In Cuba, the infant mortality rate is 4.0 for every 1,000. However, it’s 5.9 in the U.S. In a New York Times Opinion piece, Nicholas Kristof wrote about how the healthcare system in Cuba guarantees universal access and positively affects the health of Cuban citizens.
Acknowledging that the statistics should be taken in “with a dose of skepticism” in that many who live in Cuba live under a repressive economy without a meaningful vote, stories from Cuba show a significant positive influence of quick and free access to physicians. In Cuba, every neighborhood has a consultorio staffed by one doctor and nurse, where the physicians know every patient in the neighborhood. This, alongside a number of home visits, allows patients to have free access whenever something may be wrong. Because of this, many pregnant women can visit the doctor numerous times during pregnancy and avoid certain issues.

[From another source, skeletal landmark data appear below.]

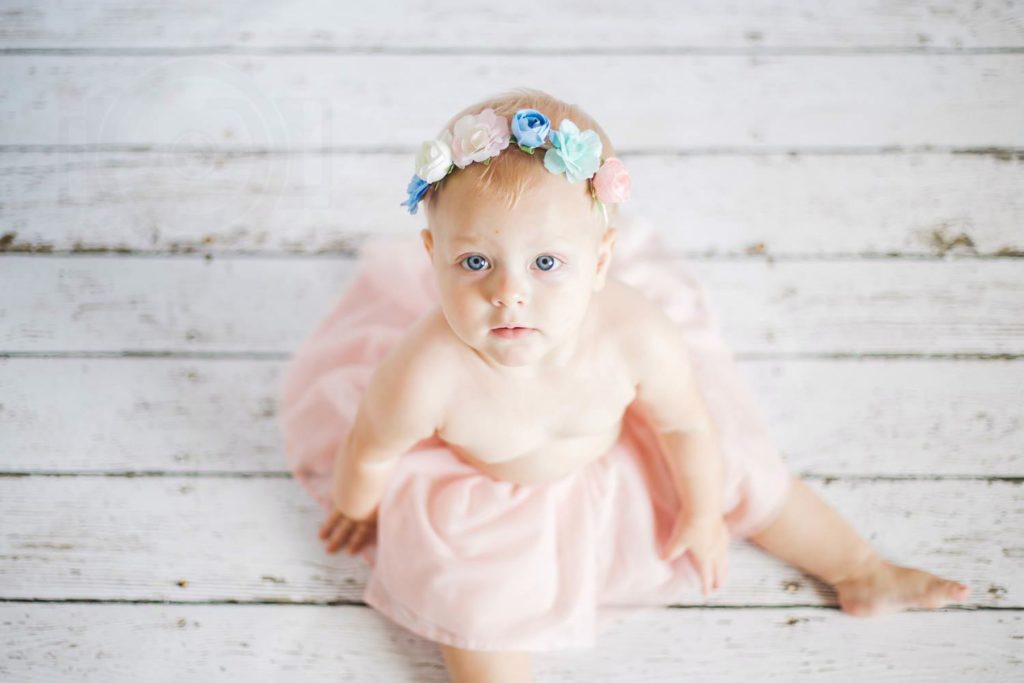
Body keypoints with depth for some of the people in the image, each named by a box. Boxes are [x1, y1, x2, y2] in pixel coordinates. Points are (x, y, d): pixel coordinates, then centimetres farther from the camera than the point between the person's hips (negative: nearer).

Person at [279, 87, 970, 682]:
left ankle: (862, 572, 36)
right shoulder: (427, 374, -43)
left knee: (740, 472, 10)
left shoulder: (637, 336, -39)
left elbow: (686, 423, -18)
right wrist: (356, 512, -1)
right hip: (483, 492, -1)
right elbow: (370, 452, -22)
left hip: (613, 457, 2)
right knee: (479, 598, -18)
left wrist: (704, 513, -1)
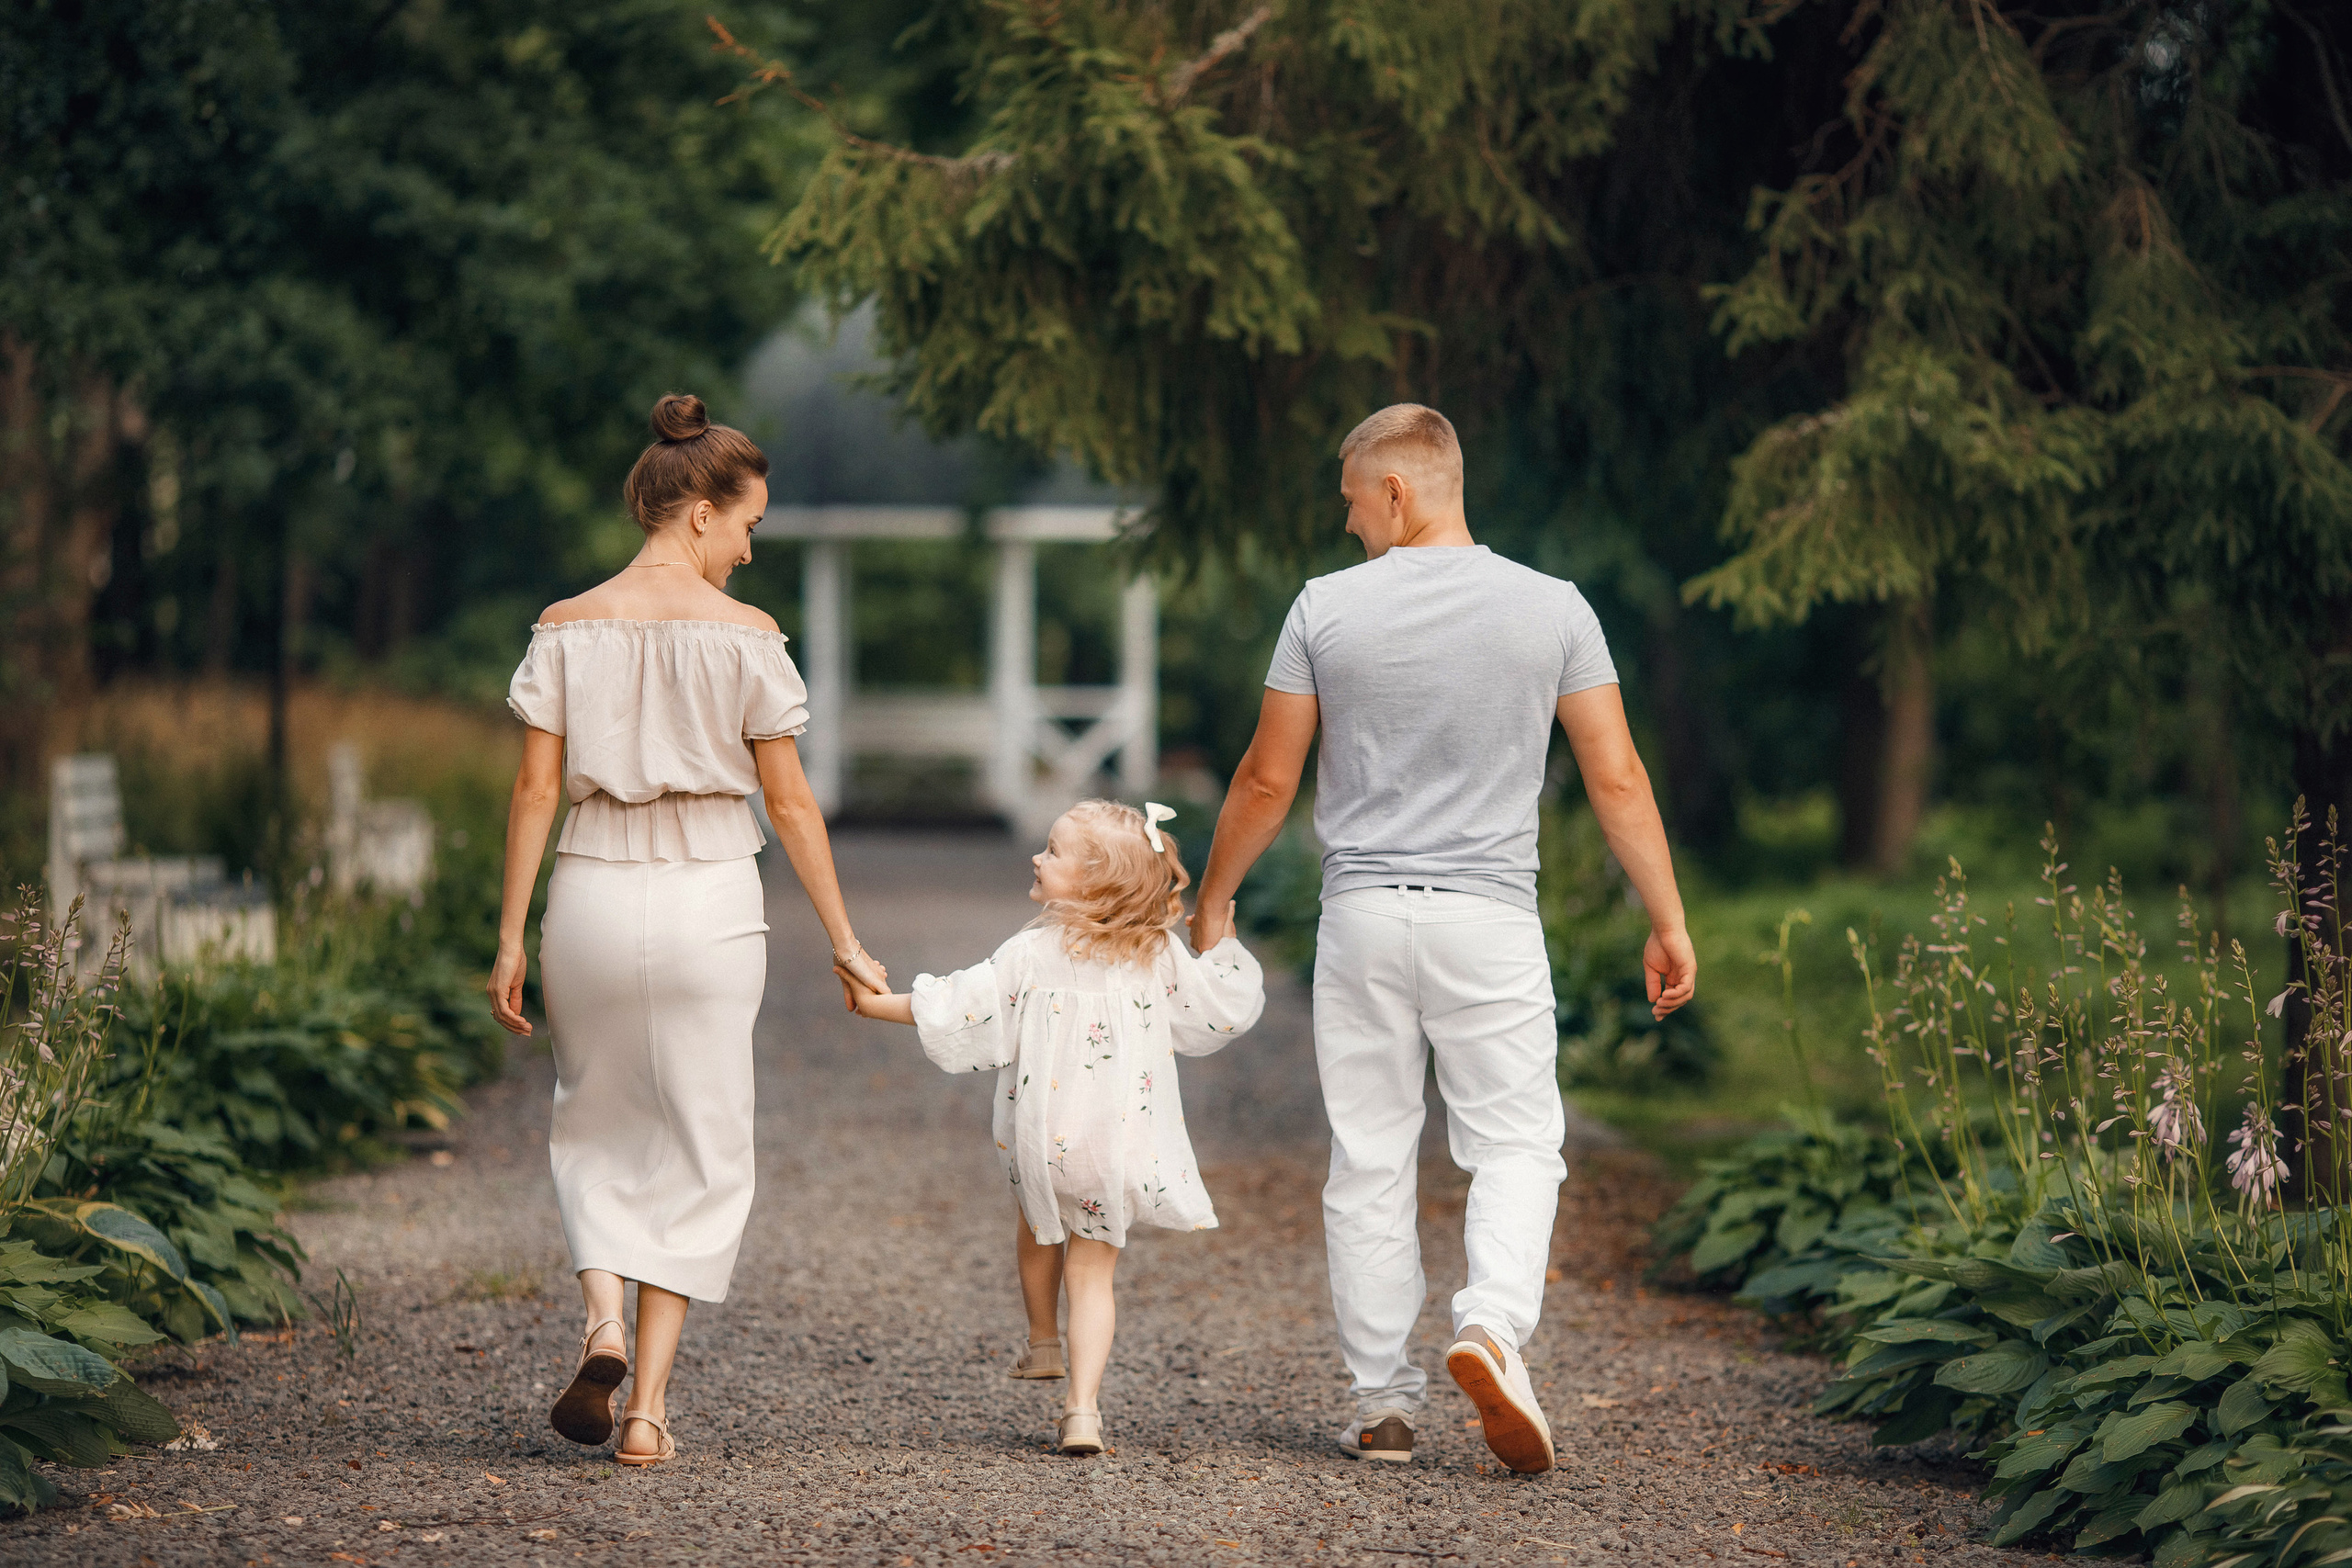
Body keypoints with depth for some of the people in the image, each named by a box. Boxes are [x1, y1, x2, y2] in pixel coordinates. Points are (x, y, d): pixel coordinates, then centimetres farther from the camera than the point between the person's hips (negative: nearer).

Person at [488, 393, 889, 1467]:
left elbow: (536, 789, 0)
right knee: (697, 1148, 9)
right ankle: (648, 1403, 4)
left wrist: (510, 937, 4)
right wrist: (842, 938, 4)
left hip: (593, 895, 2)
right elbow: (789, 800, -3)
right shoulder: (743, 635, -5)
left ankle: (603, 1321, -6)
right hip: (709, 897, -2)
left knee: (594, 1126, 20)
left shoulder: (568, 630, 1)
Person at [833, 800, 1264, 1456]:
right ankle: (1082, 1408, -6)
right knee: (1092, 1272, 9)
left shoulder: (1033, 952, -11)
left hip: (1044, 1142, -2)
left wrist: (879, 1005, 4)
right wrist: (1222, 946, 21)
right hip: (1124, 1148, 2)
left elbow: (961, 1009, -9)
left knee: (1038, 1232, 28)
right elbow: (1222, 1008, 6)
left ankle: (1043, 1344, 49)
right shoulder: (1162, 956, -2)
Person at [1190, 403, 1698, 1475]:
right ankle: (1493, 1324, -19)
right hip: (1491, 918, 0)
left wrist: (1211, 902, 17)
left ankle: (1382, 1402, 10)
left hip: (1361, 914, 1)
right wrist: (1668, 924, 6)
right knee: (1516, 1144, 7)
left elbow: (1266, 783, 3)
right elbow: (1617, 779, -1)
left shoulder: (1327, 609, -2)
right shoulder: (1551, 609, -1)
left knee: (1369, 1164, 8)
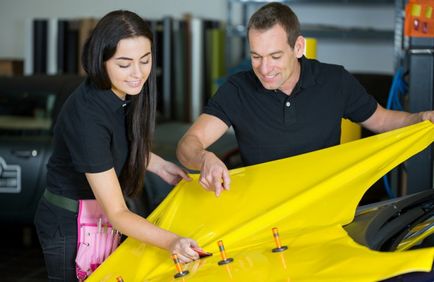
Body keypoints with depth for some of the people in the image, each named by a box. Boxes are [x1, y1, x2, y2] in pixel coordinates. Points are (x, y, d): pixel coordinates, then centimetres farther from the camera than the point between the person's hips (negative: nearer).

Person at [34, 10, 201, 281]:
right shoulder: (86, 116, -33)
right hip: (68, 227, -8)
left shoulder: (125, 92, -9)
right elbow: (116, 213, -33)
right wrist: (170, 241, -46)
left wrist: (158, 165, 0)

However, it is to be noted that significant differences between the healthcare systems in the United States and Cuba. In the article, it cited that the U.S. differs in being extremely costly for patients but meanwhile, although the Cuban system permits screenings for breast and cervical cancer on a regular basis and catch the disease early, the U.S. is much further ahead in having the technology for radiation treatments. Additionally, in exporting skilled doctors abroad, Cuba benefits in taking in surpluses from premiums earned.
Nonetheless, it should be acknowledged that there is a benefit to having quality doctors accessible in every neighborhood, and for free.
“Outsiders mostly say they admire the Cuban health system. The World Health Organization has praised it, and Ban Ki-moon, the former United Nations secretary general, described it as “a model for many countries.”